» **DATA PROVIDED**

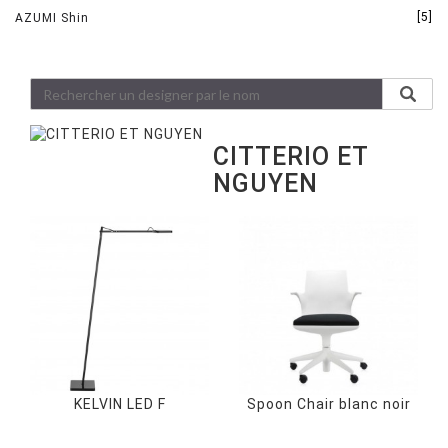
[5]
AZUMI Shin
CITTERIO ET
NGUYEN
KELVIN LED F
Spoon Chair blanc noir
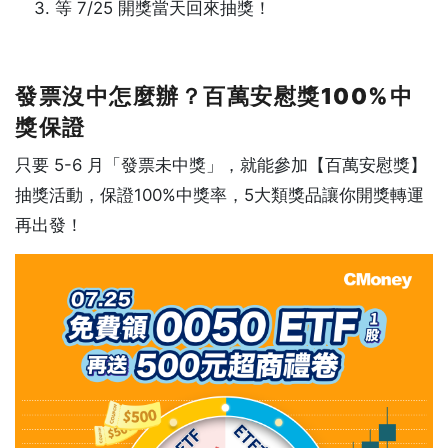
等 7/25 開獎當天回來抽獎！
發票沒中怎麼辦？百萬安慰獎100%中
獎保證
只要 5-6 月「發票未中獎」，就能參加【百萬安慰獎】
抽獎活動，保證100%中獎率，5大類獎品讓你開獎轉運
再出發！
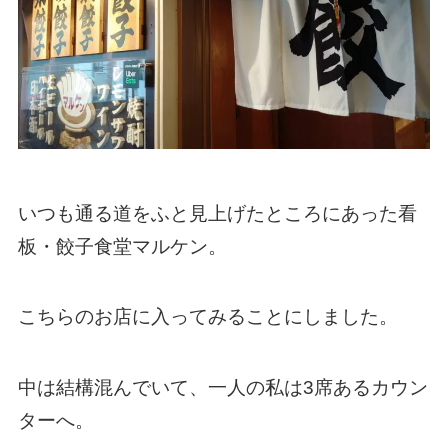
いつも通る道をふと見上げたところにあった看
板・餃子食堂マルケン。
こちらのお店に入ってみることにしました。
中は結構混んでいて、一人の私は3席あるカウン
ターへ。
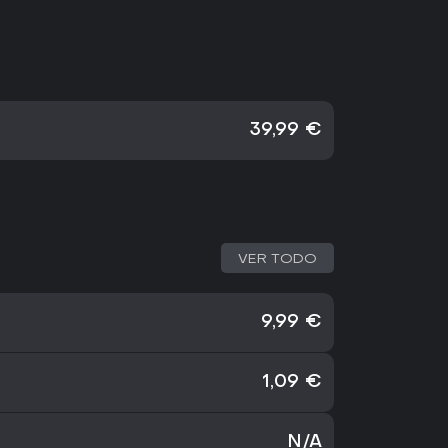
39,99 €
VER TODO
9,99 €
1,09 €
N/A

» **TRY IT**
Omit all pictures and write out, exactly, only the lines from the line containing "只要 5-6 月「發票未中獎」，就能參加【百萬安慰獎】" through the last line of the entries above.

» **WRITTEN REPLY**
只要 5-6 月「發票未中獎」，就能參加【百萬安慰獎】
抽獎活動，保證100%中獎率，5大類獎品讓你開獎轉運
再出發！
いつも通る道をふと見上げたところにあった看
板・餃子食堂マルケン。
こちらのお店に入ってみることにしました。
中は結構混んでいて、一人の私は3席あるカウン
ターへ。
39,99 €
VER TODO
9,99 €
1,09 €
N/A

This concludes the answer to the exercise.